== DA SVOLGERE ==
**a.** Rispondi alle seguenti domande sull'estratto fornito, una per riga:
(i) A quale città è legata la salonnière Isabella Teotochi Albrizzi?
(ii) In concomitanza con quale evento il cenacolo dell'«Antologia» si fece latore di aspirazioni libertarie di stampo filellenico?
(iii) Quale opera Leopardi, a diciassette anni, volle dedicare a Mustoxidi?
**b.** Riassumi l'estratto fornito in due frasi.

== ESTRATTO FORNITO ==
In primo piano si afferma l’immagine di un intellettuale dinamico, in grado di misurarsi con una complessa e policentrica geografia di ambienti culturali, corrispondenti alle capitali ideali di quella “repubblica delle lettere” richiamata in precedenza. In ordine: l’asse pavese-milanese nella Lombardia neoclassica; la Firenze di Vieusseux e del cenacolo raccolto attorno all’«Antologia» che fu latore di aspirazioni libertarie di stampo filellenico, in concomitanza con la rivoluzione greca del 1821; la Venezia della connazionale salonnière Isabella Teotochi Albrizzi. Un itinerario ricostruito nelle sue traiettorie segmentate, negli spostamenti a volte tortuosi da una città all’altra, nelle singole dimore, più o meno durevoli, ma pur sempre giustificate dalla funzione mediatrice in campo letterario che veniva accreditata all’erudito greco. A legittimare la fama di Mustoxidi era, soprattutto, l’affidabilità delle sue consulenze linguistiche in quanto «grecista provetto» (p. 37), al cui ingegno il diciassettenne Leopardi volle consacrare, senza conoscerlo, la dedica del Saggio sopra gli errori popolari degli antichi.

== DATI FORNITI ==
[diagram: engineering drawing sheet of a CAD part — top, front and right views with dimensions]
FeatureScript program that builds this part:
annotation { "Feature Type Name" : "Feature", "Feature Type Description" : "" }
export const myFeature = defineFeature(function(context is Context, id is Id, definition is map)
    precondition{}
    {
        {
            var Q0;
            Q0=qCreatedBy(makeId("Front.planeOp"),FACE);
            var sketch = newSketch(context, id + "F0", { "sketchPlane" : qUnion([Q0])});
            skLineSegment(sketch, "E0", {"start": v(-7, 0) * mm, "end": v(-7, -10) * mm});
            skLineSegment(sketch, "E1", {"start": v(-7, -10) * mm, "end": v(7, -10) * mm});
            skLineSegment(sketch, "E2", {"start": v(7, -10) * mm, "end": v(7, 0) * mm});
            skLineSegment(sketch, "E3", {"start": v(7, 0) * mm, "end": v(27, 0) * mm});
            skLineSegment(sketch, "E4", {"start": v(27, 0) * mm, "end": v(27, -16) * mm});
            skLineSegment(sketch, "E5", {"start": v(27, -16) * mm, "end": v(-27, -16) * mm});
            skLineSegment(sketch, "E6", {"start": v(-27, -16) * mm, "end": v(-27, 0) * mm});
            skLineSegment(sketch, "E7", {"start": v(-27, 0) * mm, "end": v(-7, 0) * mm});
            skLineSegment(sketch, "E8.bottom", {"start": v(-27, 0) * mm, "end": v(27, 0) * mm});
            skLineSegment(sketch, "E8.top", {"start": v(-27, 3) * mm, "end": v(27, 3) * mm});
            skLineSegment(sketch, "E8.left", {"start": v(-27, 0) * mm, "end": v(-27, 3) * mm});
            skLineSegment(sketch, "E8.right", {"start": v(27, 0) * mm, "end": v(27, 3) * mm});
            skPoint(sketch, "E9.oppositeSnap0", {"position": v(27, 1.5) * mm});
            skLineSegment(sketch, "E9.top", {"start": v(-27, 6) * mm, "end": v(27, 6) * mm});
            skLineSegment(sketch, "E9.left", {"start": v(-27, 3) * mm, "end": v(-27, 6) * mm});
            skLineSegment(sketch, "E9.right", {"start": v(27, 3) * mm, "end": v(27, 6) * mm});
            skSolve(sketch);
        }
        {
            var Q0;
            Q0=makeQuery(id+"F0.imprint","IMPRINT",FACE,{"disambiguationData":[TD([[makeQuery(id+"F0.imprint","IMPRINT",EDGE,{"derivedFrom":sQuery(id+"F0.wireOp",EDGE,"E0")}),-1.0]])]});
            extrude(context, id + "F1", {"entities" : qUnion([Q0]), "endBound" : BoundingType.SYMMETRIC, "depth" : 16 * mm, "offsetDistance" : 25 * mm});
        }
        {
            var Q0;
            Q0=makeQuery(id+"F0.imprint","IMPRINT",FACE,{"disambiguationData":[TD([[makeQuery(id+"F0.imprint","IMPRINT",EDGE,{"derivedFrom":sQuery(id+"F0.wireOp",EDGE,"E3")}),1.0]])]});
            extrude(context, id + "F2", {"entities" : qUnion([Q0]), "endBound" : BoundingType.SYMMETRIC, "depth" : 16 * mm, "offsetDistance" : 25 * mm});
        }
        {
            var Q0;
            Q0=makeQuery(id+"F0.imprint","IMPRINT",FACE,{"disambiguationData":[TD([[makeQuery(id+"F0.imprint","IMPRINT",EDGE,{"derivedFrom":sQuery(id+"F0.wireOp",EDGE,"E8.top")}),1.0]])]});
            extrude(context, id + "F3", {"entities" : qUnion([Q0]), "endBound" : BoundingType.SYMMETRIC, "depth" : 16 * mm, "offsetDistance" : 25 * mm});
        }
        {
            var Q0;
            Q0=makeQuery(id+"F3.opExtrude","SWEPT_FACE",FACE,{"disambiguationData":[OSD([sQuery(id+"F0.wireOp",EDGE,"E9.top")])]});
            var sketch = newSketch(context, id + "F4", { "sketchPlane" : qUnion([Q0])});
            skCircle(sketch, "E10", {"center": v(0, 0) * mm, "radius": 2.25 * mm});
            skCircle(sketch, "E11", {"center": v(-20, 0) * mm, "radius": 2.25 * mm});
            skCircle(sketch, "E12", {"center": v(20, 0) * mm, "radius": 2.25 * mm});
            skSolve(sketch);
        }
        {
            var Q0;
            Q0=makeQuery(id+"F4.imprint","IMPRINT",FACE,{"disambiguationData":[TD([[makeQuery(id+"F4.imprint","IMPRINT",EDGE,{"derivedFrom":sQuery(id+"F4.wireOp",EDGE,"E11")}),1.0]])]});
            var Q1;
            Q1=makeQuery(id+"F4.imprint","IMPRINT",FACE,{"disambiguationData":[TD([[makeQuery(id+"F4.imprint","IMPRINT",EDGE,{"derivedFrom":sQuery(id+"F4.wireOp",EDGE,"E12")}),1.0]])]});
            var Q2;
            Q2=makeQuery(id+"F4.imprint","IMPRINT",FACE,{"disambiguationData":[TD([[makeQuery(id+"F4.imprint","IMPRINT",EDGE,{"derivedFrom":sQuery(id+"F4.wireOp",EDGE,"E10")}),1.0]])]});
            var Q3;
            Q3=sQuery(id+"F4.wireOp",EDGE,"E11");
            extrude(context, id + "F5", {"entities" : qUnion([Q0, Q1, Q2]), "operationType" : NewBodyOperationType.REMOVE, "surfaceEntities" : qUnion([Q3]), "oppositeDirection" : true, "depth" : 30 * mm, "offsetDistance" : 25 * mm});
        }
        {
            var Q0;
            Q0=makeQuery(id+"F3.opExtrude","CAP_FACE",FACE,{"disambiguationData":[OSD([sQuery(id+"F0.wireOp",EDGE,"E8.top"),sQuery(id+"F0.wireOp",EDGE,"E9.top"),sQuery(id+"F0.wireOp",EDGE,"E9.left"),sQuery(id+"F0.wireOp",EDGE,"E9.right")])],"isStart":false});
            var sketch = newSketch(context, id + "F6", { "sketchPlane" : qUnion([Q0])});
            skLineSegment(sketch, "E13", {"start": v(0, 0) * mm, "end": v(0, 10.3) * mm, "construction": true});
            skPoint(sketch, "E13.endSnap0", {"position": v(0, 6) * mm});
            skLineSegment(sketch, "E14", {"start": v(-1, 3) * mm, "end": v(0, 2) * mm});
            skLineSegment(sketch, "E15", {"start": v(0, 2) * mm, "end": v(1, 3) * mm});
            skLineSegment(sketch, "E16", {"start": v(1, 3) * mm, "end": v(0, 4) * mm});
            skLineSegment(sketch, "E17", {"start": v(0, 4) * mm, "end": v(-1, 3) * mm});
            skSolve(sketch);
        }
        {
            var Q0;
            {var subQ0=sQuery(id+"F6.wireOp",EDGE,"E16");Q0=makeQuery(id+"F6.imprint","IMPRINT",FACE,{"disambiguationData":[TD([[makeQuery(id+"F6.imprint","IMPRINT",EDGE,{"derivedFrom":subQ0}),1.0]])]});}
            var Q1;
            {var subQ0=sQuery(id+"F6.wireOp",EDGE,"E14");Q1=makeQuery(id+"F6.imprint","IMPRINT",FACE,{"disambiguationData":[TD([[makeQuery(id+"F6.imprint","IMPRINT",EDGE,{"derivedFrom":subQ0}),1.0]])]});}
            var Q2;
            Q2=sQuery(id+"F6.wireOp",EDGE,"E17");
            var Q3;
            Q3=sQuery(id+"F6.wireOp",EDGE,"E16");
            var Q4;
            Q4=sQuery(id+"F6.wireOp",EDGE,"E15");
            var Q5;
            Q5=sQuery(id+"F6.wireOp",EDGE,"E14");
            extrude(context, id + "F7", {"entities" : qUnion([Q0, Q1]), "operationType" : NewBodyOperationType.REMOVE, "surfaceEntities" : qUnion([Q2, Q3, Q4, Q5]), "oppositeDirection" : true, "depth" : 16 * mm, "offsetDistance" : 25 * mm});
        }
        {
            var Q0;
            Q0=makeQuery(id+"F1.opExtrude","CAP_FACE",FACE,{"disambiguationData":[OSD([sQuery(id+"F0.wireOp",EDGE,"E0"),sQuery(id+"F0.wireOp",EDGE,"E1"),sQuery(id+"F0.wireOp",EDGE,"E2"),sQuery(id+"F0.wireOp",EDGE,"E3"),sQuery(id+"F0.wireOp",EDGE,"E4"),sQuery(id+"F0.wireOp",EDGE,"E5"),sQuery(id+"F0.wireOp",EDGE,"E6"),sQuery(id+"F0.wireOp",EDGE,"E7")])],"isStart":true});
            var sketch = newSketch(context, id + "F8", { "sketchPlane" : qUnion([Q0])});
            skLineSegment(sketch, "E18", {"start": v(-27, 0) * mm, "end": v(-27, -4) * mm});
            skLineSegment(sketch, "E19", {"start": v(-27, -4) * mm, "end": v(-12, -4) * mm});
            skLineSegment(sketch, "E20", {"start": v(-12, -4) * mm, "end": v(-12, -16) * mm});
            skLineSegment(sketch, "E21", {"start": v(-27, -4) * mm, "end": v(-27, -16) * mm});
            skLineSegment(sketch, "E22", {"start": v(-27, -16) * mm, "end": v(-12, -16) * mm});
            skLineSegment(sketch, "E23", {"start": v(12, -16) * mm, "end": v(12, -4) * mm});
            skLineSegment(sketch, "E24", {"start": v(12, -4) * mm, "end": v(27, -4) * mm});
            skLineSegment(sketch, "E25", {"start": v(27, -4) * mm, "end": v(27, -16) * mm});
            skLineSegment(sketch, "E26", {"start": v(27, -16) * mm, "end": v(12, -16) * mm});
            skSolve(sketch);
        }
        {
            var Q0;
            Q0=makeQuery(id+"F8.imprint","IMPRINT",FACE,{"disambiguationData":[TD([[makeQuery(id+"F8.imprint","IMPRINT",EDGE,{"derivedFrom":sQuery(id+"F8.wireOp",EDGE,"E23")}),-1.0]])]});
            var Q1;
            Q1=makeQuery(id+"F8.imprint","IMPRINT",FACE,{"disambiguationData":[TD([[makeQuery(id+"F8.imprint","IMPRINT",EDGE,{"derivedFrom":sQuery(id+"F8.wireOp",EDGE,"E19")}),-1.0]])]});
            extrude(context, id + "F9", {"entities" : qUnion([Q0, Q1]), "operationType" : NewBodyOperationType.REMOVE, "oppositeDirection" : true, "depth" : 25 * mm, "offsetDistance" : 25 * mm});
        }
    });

== SOLUZIONI DEGLI ESERCIZI ==
**a.**
(i) Venezia.
(ii) La rivoluzione greca del 1821.
(iii) Il Saggio sopra gli errori popolari degli antichi.

**b.** Mustoxidi appare come un intellettuale dinamico, che si muove tra l'asse pavese-milanese, la Firenze di Vieusseux e dell'«Antologia» e la Venezia di Isabella Teotochi Albrizzi, in spostamenti giustificati dalla sua funzione mediatrice in campo letterario. La sua fama si fondava soprattutto sull'affidabilità delle sue consulenze linguistiche di «grecista provetto», tanto che il diciassettenne Leopardi volle dedicargli, senza conoscerlo, il Saggio sopra gli errori popolari degli antichi.